===== Records for processing =====
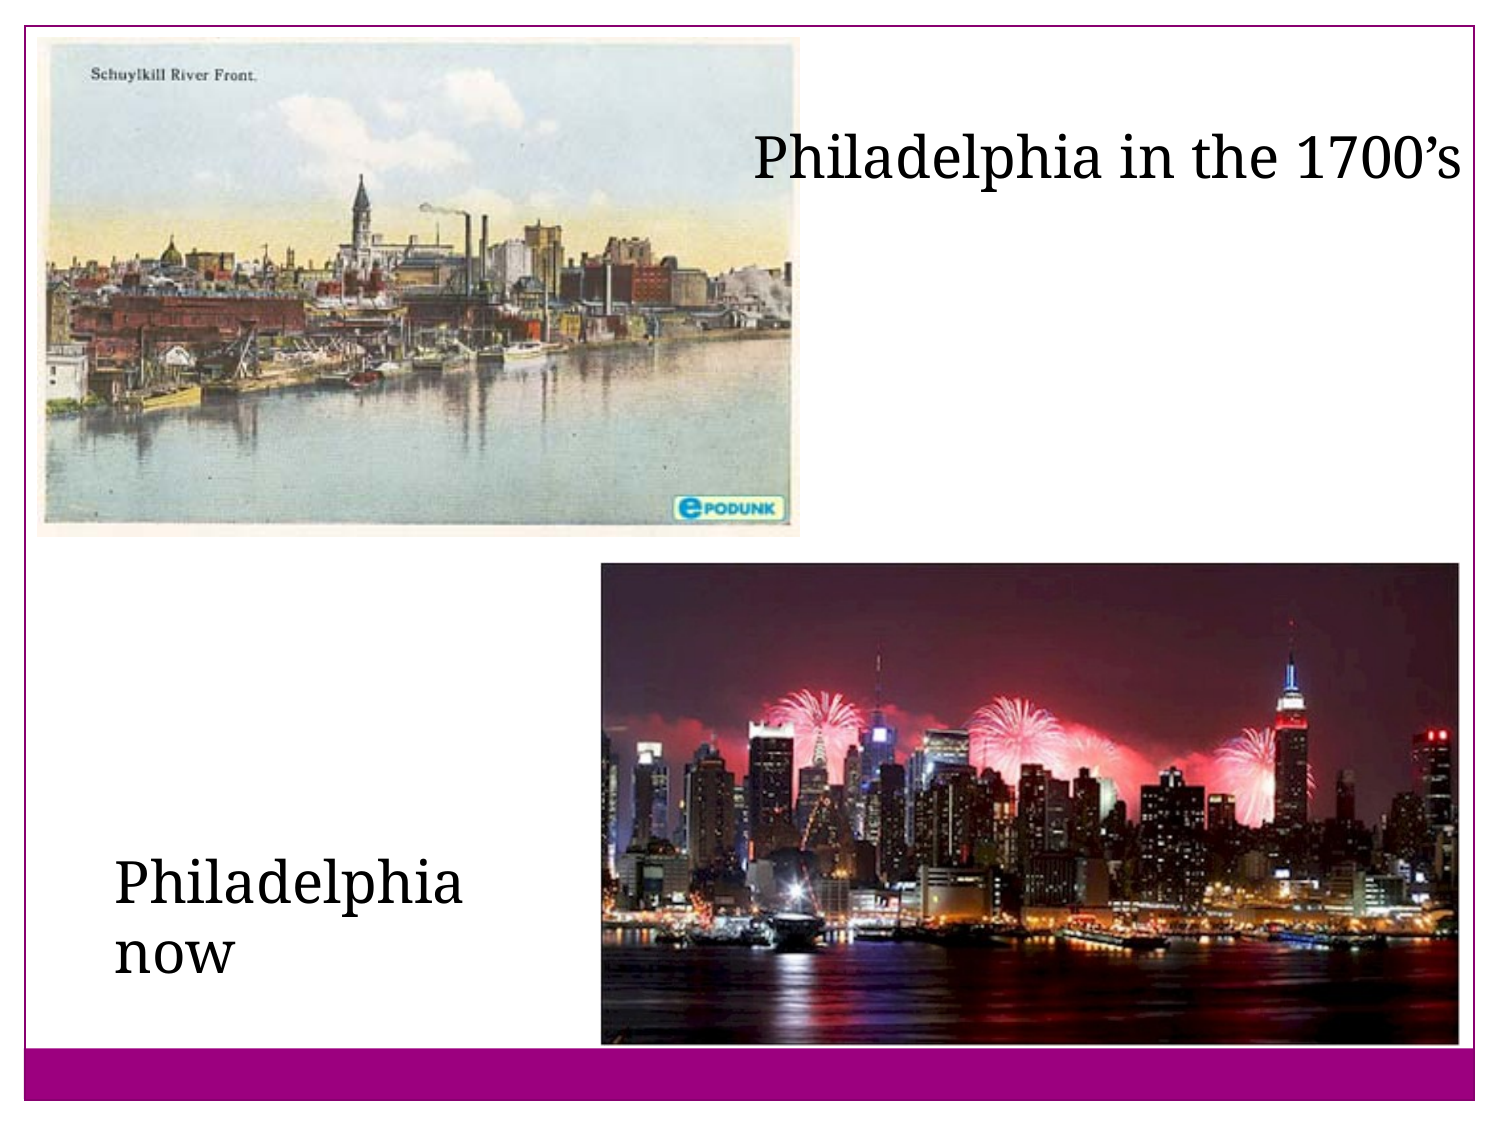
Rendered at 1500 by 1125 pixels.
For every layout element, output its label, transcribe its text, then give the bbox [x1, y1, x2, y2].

picture [37, 37, 801, 538]
picture [599, 562, 1460, 1046]
text_box Philadelphia in the 1700’s [806, 112, 1479, 198]
text_box Philadelphia now [99, 837, 592, 993]
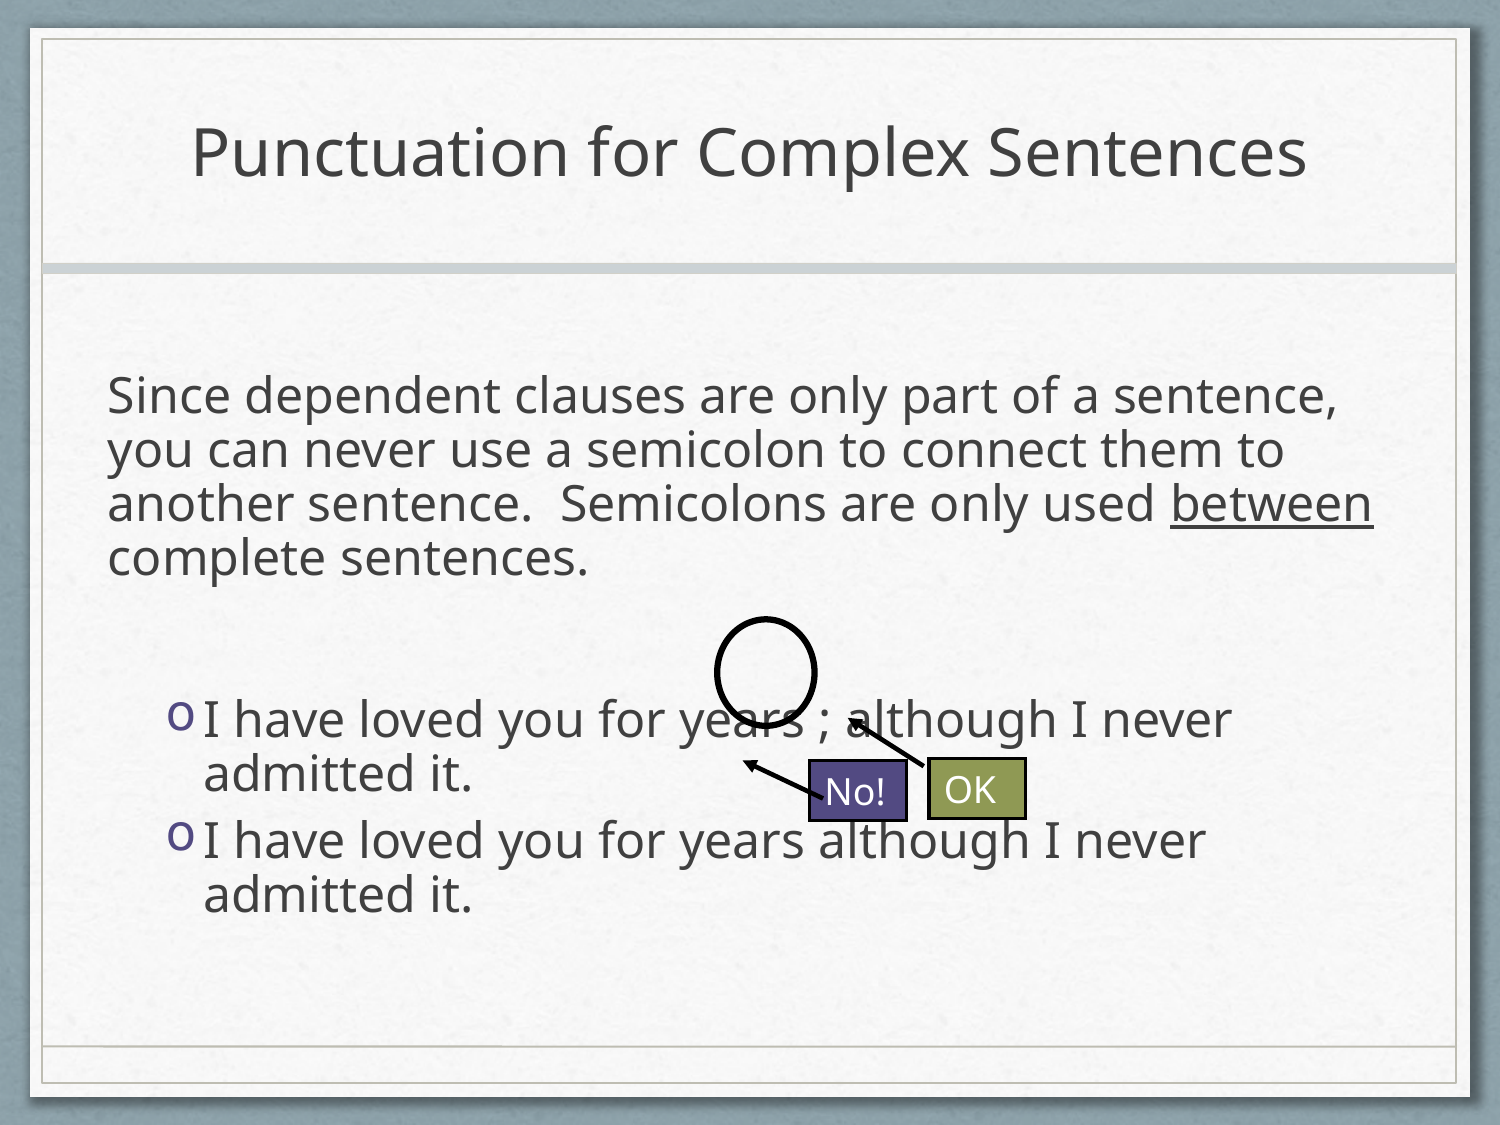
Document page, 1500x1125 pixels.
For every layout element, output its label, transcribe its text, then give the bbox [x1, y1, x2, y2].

text_box [717, 619, 815, 726]
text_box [847, 717, 1027, 823]
picture [30, 28, 1470, 1097]
title Punctuation for Complex Sentences [147, 40, 1353, 260]
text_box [741, 759, 907, 825]
list Since dependent clauses are only part of a sentence, you can never use a semicolon to connect them to another sentence. Semicolons are only used between complete sentences. I have loved you for years ; although I never admitted it. I have loved you for years although I never admitted it. [92, 363, 1406, 1063]
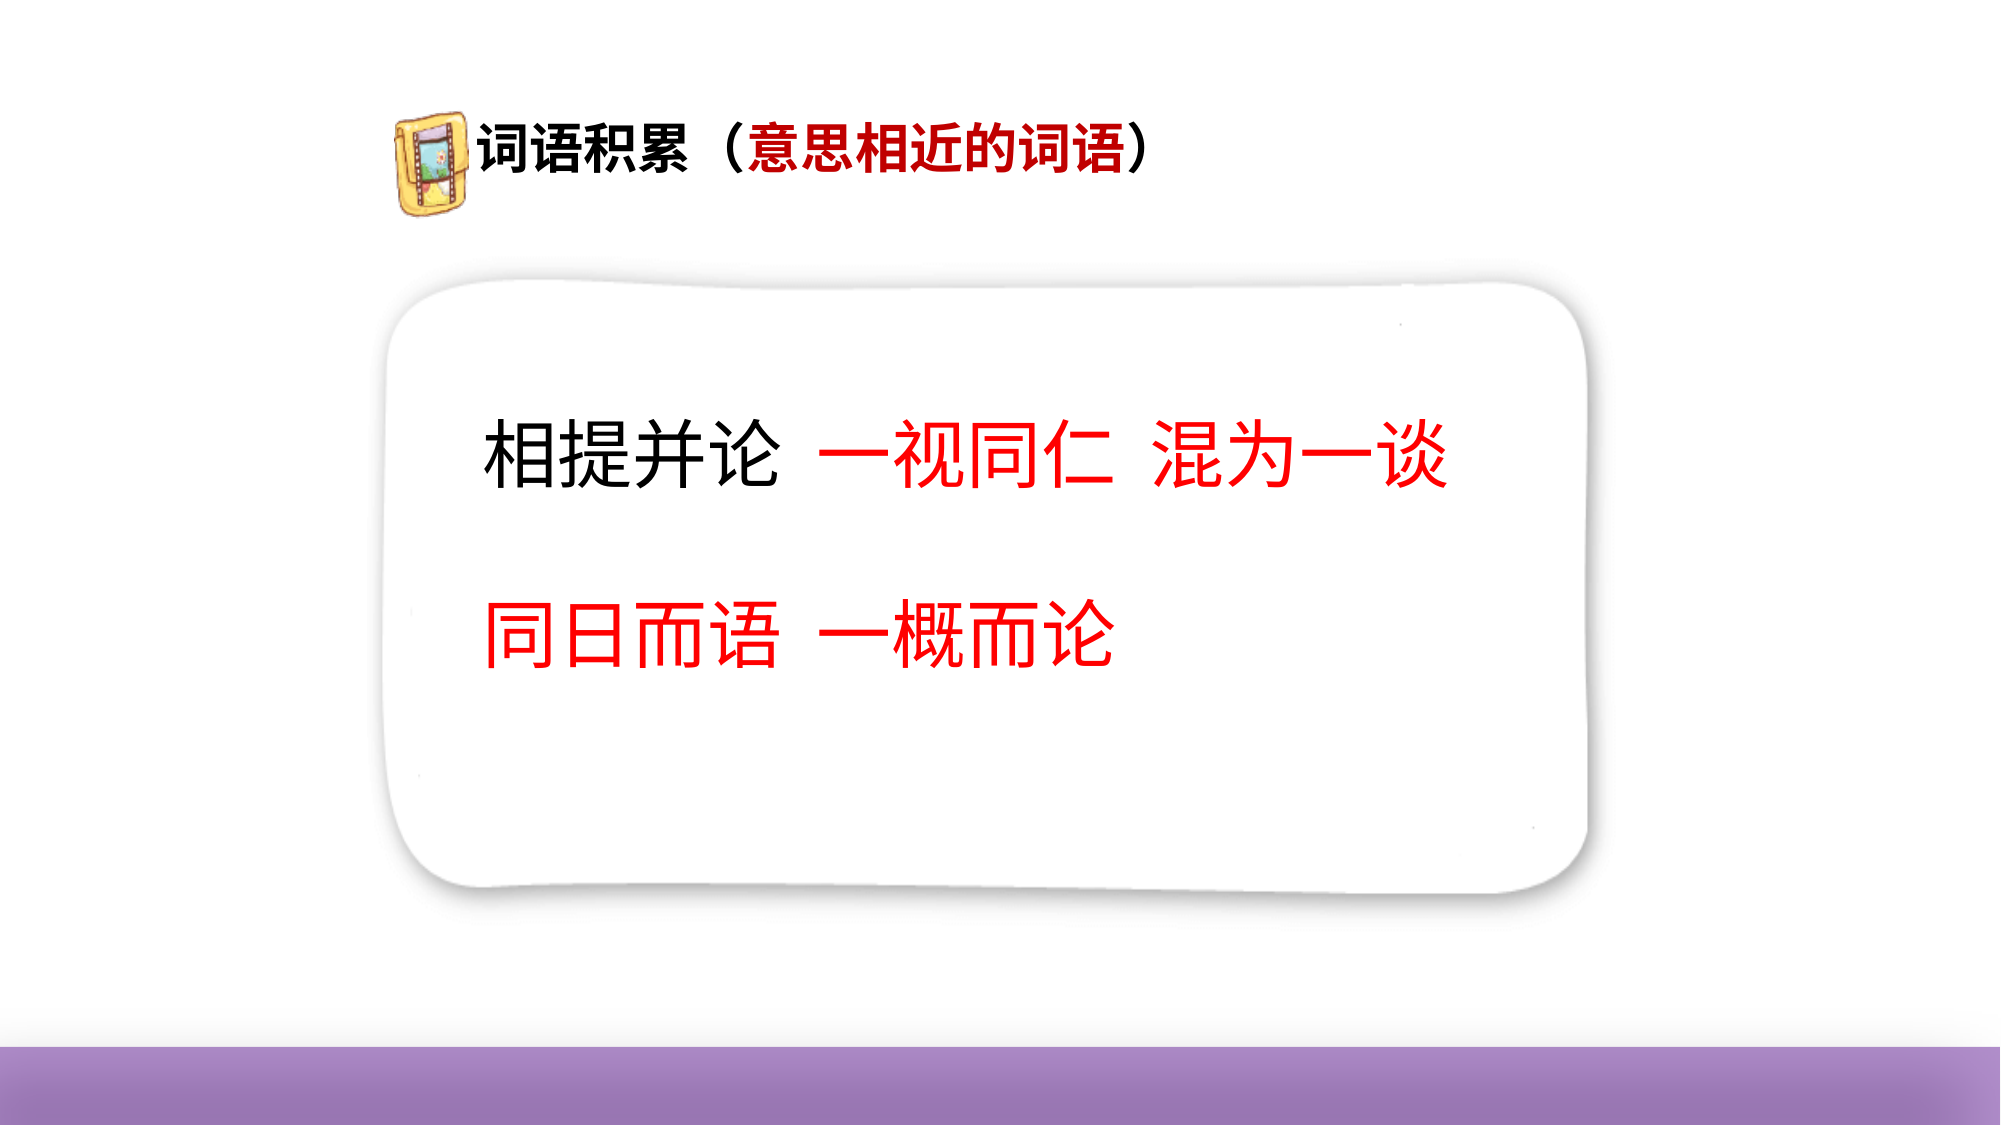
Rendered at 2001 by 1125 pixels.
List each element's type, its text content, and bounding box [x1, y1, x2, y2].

text_box 词语积累（意思相近的词语） [469, 106, 1364, 187]
picture [394, 101, 469, 220]
picture [367, 251, 1644, 940]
=====
#### Goal of the exercise:
Only the lines from the one containing "text_box [741, 759, 907, 825]" through the final line of the listing should be reproduced, exactly and with no pictures.

#### Output:
text_box [741, 759, 907, 825]
list Since dependent clauses are only part of a sentence, you can never use a semicolon to connect them to another sentence. Semicolons are only used between complete sentences. I have loved you for years ; although I never admitted it. I have loved you for years although I never admitted it. [92, 363, 1406, 1063]
Rendered at 2001 by 1125 pixels.
List each element's type, its text content, and bounding box [x1, y1, x2, y2].

text_box 词语积累（意思相近的词语） [469, 106, 1364, 187]
picture [394, 101, 469, 220]
picture [367, 251, 1644, 940]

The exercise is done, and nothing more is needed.